[Start of Attachment]

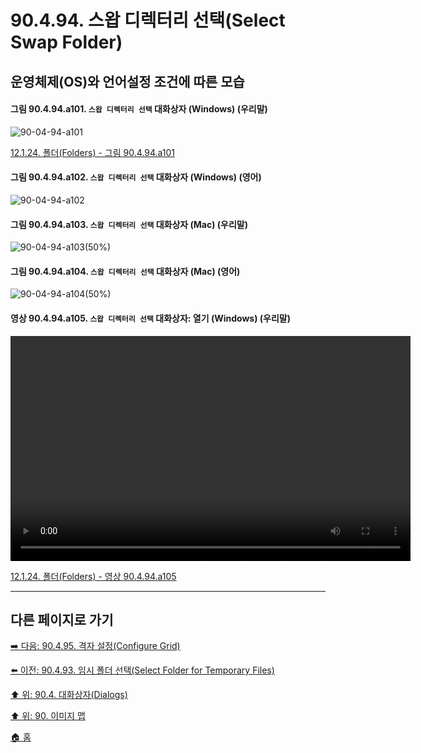 # 90.4.94. 스왑 디렉터리 선택(Select Swap Folder)
## 운영체제(OS)와 언어설정 조건에 따른 모습

<a id="90-04-94-a101"></a>

#### 그림 90.4.94.a101. `스왑 디렉터리 선택` 대화상자 (Windows) (우리말)
![90-04-94-a101](https://github.com/wonder13662/gimp/assets/15767104/302f4c9e-f77c-4389-ae2f-5a0295b4e15e)

[12.1.24. 폴더(Folders) - 그림 90.4.94.a101](./12-01-24-folders.md#90-04-94-a101)

<a id="90-04-94-a102"></a>

#### 그림 90.4.94.a102. `스왑 디렉터리 선택` 대화상자 (Windows) (영어)
![90-04-94-a102](https://github.com/wonder13662/gimp/assets/15767104/cea8616e-0f6c-4183-b2db-a64d3a64c945)

<a id="90-04-94-a103"></a>

#### 그림 90.4.94.a103. `스왑 디렉터리 선택` 대화상자 (Mac) (우리말)
![90-04-94-a103(50%)](https://github.com/wonder13662/gimp/assets/15767104/a6489fb4-68b4-4067-a29f-7e0985185a2f)

<a id="90-04-94-a104"></a>

#### 그림 90.4.94.a104. `스왑 디렉터리 선택` 대화상자 (Mac) (영어)
![90-04-94-a104(50%)](https://github.com/wonder13662/gimp/assets/15767104/8d6c79a2-701f-4f40-bf4a-444d191adeb9)

<a id="90-04-94-a105"></a>

#### 영상 90.4.94.a105. `스왑 디렉터리 선택` 대화상자: 열기 (Windows) (우리말)
<video controls="controls" width="640" height="360" src="https://github.com/wonder13662/gimp/assets/15767104/c018f991-ab43-464f-88d2-75bc50def871"></video>

[12.1.24. 폴더(Folders) - 영상 90.4.94.a105](./12-01-24-folders.md#90-04-94-a105)

***

## 다른 페이지로 가기

[➡️ 다음: 90.4.95. 격자 설정(Configure Grid)](./90-04-0095-configure_grid.md)

[⬅️ 이전: 90.4.93. 임시 폴더 선택(Select Folder for Temporary Files)](./90-04-0093-select_folder_for_temporary_files.md)

[⬆️ 위: 90.4. 대화상자(Dialogs)](./90-04-0000-dialogs.md)

[⬆️ 위: 90. 이미지 맵](./90-00-image-map.md)

[🏠 홈](./00-home.md)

[End of Attachment]

__Action item__. Your copy should restate every record word for word and contain no pictures.

__Answer__.
 # 90.4.94. 스왑 디렉터리 선택(Select Swap Folder)
## 운영체제(OS)와 언어설정 조건에 따른 모습

<a id="90-04-94-a101"></a>

#### 그림 90.4.94.a101. `스왑 디렉터리 선택` 대화상자 (Windows) (우리말)
![90-04-94-a101](https://github.com/wonder13662/gimp/assets/15767104/302f4c9e-f77c-4389-ae2f-5a0295b4e15e)

[12.1.24. 폴더(Folders) - 그림 90.4.94.a101](./12-01-24-folders.md#90-04-94-a101)

<a id="90-04-94-a102"></a>

#### 그림 90.4.94.a102. `스왑 디렉터리 선택` 대화상자 (Windows) (영어)
![90-04-94-a102](https://github.com/wonder13662/gimp/assets/15767104/cea8616e-0f6c-4183-b2db-a64d3a64c945)

<a id="90-04-94-a103"></a>

#### 그림 90.4.94.a103. `스왑 디렉터리 선택` 대화상자 (Mac) (우리말)
![90-04-94-a103(50%)](https://github.com/wonder13662/gimp/assets/15767104/a6489fb4-68b4-4067-a29f-7e0985185a2f)

<a id="90-04-94-a104"></a>

#### 그림 90.4.94.a104. `스왑 디렉터리 선택` 대화상자 (Mac) (영어)
![90-04-94-a104(50%)](https://github.com/wonder13662/gimp/assets/15767104/8d6c79a2-701f-4f40-bf4a-444d191adeb9)

<a id="90-04-94-a105"></a>

#### 영상 90.4.94.a105. `스왑 디렉터리 선택` 대화상자: 열기 (Windows) (우리말)
<video controls="controls" width="640" height="360" src="https://github.com/wonder13662/gimp/assets/15767104/c018f991-ab43-464f-88d2-75bc50def871"></video>

[12.1.24. 폴더(Folders) - 영상 90.4.94.a105](./12-01-24-folders.md#90-04-94-a105)

***

## 다른 페이지로 가기

[➡️ 다음: 90.4.95. 격자 설정(Configure Grid)](./90-04-0095-configure_grid.md)

[⬅️ 이전: 90.4.93. 임시 폴더 선택(Select Folder for Temporary Files)](./90-04-0093-select_folder_for_temporary_files.md)

[⬆️ 위: 90.4. 대화상자(Dialogs)](./90-04-0000-dialogs.md)

[⬆️ 위: 90. 이미지 맵](./90-00-image-map.md)

[🏠 홈](./00-home.md)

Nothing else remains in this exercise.